Easter long weekend ahead!

Do the annual rituals lest the sunrays die forever

This coming long weekend we celebrate the end of the Dastardly Winter’s reign and welcome into our lives the Wet and Murky Spring. Praise be that the Dastardly Winter’s frosty beard is melting soon. Though these celebrations exist only on the journey towards the Lovely Blessèd Summer, its perfect sunrays and thousand-mile beaches in both directions.

To commemorate the great melt we have a resurrection of the frosty beard, where for maximum one week we welcome the frosty beard of the Dastardly Winter back to taunt us into welcoming the Wet and Murky Spring. The great melt is an omen of the future of the sunrays. If the Dastardly Winter’s frosty beard lasts for longer than a week then there will be no sunrays ever again. The frosty beard will consume our lives, creeping into our souls and putting out the little sunrays inside of ourselves that we cherish so dearly. The great melt is necessary for our survival.

To ensure that the great melt comes along we must hold the annual Ridiculing of the Rabbit Man. The Rabbit Man comes around every year to lay and hide away its eggs. If left alone, these eggs would keep growing and blot out the sun. The Dastardly Winter’s hold on the Earth would last eternity and the sunrays would be lost to time immemorial. We must find the eggs every year and gorge ourselves on them in splendour. We know that the tummy aches are worth it for the sunrays, as we laugh in the face of the Rabbit Man, cramming our pieholes full of its eggs.
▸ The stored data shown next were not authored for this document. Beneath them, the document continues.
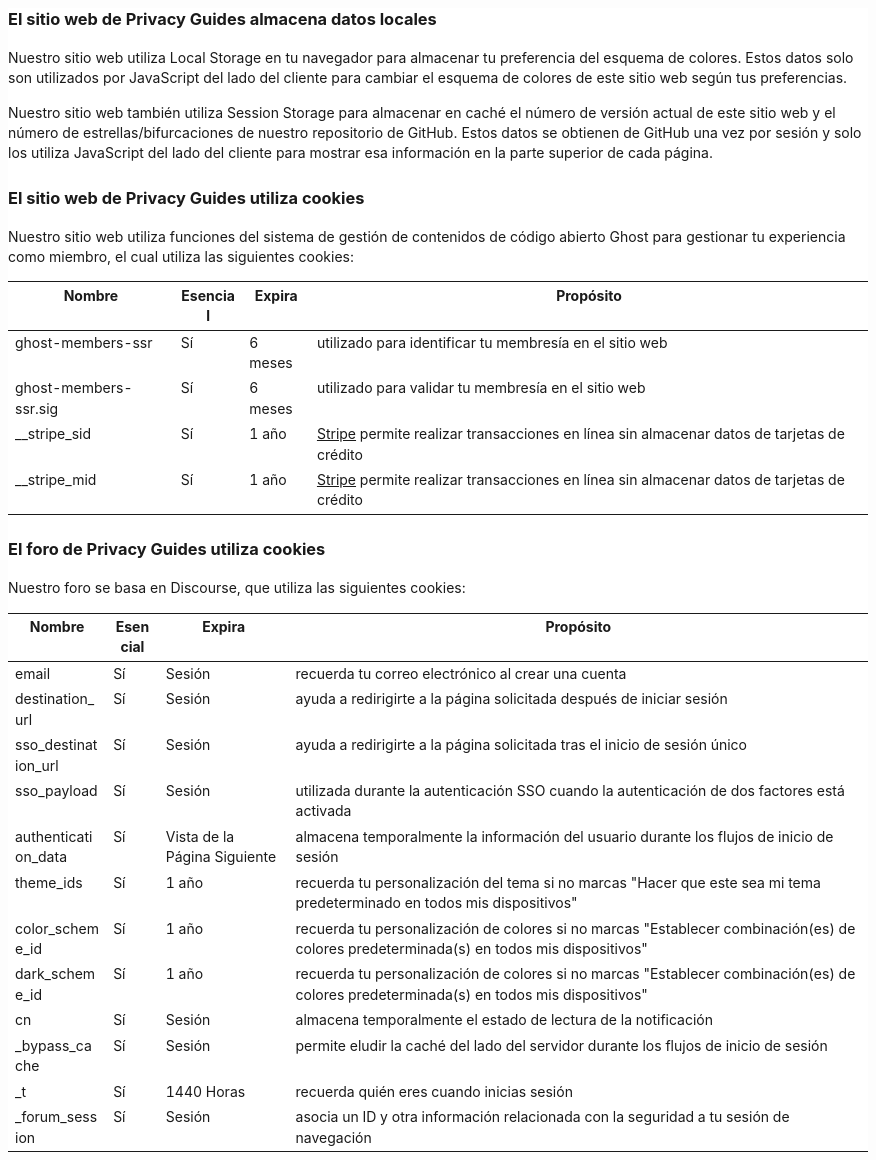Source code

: ### El sitio web de Privacy Guides almacena datos locales

Nuestro sitio web utiliza Local Storage en tu navegador para almacenar tu preferencia del esquema de colores. Estos datos solo son utilizados por JavaScript del lado del cliente para cambiar el esquema de colores de este sitio web según tus preferencias.

Nuestro sitio web también utiliza Session Storage para almacenar en caché el número de versión actual de este sitio web y el número de estrellas/bifurcaciones de nuestro repositorio de GitHub. Estos datos se obtienen de GitHub una vez por sesión y solo los utiliza JavaScript del lado del cliente para mostrar esa información en la parte superior de cada página.

### El sitio web de Privacy Guides utiliza cookies

Nuestro sitio web utiliza funciones del sistema de gestión de contenidos de código abierto Ghost para gestionar tu experiencia como miembro, el cual utiliza las siguientes cookies:

| Nombre                                                                      | Esencial | Expira  | Propósito                                                                                                                          |
| --------------------------------------------------------------------------- | -------- | ------- | ---------------------------------------------------------------------------------------------------------------------------------- |
| ghost-members-ssr                                                           | Sí       | 6 meses | utilizado para identificar tu membresía en el sitio web                                                                            |
| ghost-members-ssr.sig                                       | Sí       | 6 meses | utilizado para validar tu membresía en el sitio web                                                                                |
| __stripe_sid | Sí       | 1 año   | [Stripe](#subprocessors-used-by-privacy-guides) permite realizar transacciones en línea sin almacenar datos de tarjetas de crédito |
| __stripe_mid | Sí       | 1 año   | [Stripe](#subprocessors-used-by-privacy-guides) permite realizar transacciones en línea sin almacenar datos de tarjetas de crédito |

### El foro de Privacy Guides utiliza cookies

Nuestro foro se basa en Discourse, que utiliza las siguientes cookies:

| Nombre                                                        | Esencial | Expira                       | Propósito                                                                                                                                                                     |
| ------------------------------------------------------------- | -------- | ---------------------------- | ----------------------------------------------------------------------------------------------------------------------------------------------------------------------------- |
| email                                                         | Sí       | Sesión                       | recuerda tu correo electrónico al crear una cuenta                                                                                                                            |
| destination_url                          | Sí       | Sesión                       | ayuda a redirigirte a la página solicitada después de iniciar sesión                                                                                                          |
| sso_destination_url | Sí       | Sesión                       | ayuda a redirigirte a la página solicitada tras el inicio de sesión único                                                                                                     |
| sso_payload                              | Sí       | Sesión                       | utilizada durante la autenticación SSO cuando la autenticación de dos factores está activada                                                                                  |
| authentication_data                      | Sí       | Vista de la Página Siguiente | almacena temporalmente la información del usuario durante los flujos de inicio de sesión                                                                                      |
| theme_ids                                | Sí       | 1 año                        | recuerda tu personalización del tema si no marcas "Hacer que este sea mi tema predeterminado en todos mis dispositivos"                                                       |
| color_scheme_id     | Sí       | 1 año                        | recuerda tu personalización de colores si no marcas "Establecer combinación(es) de colores predeterminada(s) en todos mis dispositivos" |
| dark_scheme_id      | Sí       | 1 año                        | recuerda tu personalización de colores si no marcas "Establecer combinación(es) de colores predeterminada(s) en todos mis dispositivos" |
| cn                                                            | Sí       | Sesión                       | almacena temporalmente el estado de lectura de la notificación                                                                                                                |
| _bypass_cache       | Sí       | Sesión                       | permite eludir la caché del lado del servidor durante los flujos de inicio de sesión                                                                                          |
| _t                                       | Sí       | 1440 Horas                   | recuerda quién eres cuando inicias sesión                                                                                                                                     |
| _forum_session      | Sí       | Sesión                       | asocia un ID y otra información relacionada con la seguridad a tu sesión de navegación                                                                                        |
Once we have made sure that the sunrays of the Lovely Blessèd Summer will be on their way in the coming weeks, it is time to commemorate the existence of That Truly Delightful Young Man, Jesus. It was on this weekend 1976 years ago that Jesus, the Lovely Young Man of Old, bade us farewell from this mortal coil. He then came back to the mortal coil three days later to tell us that “No matter what, you call last Friday ‘Good Friday,’ even though it was actually Bad for me.” To this day, on the Good—but Actually Bad—Friday, we ponder in quiet reverence why He, The Man From Upstairs But Also Downstairs, told us to call it Good. In 1976 years there has been no satisfying answer, and so we continue to ponder, waiting for the big eureka moment.

So take a moment this weekend to reflect on its traditions, and for god’s sake please make sure that you do what you can to ensure that the perfect sunrays and the thousand-mile beaches in both directions of the Lovely Blessèd Summer shall come to pass.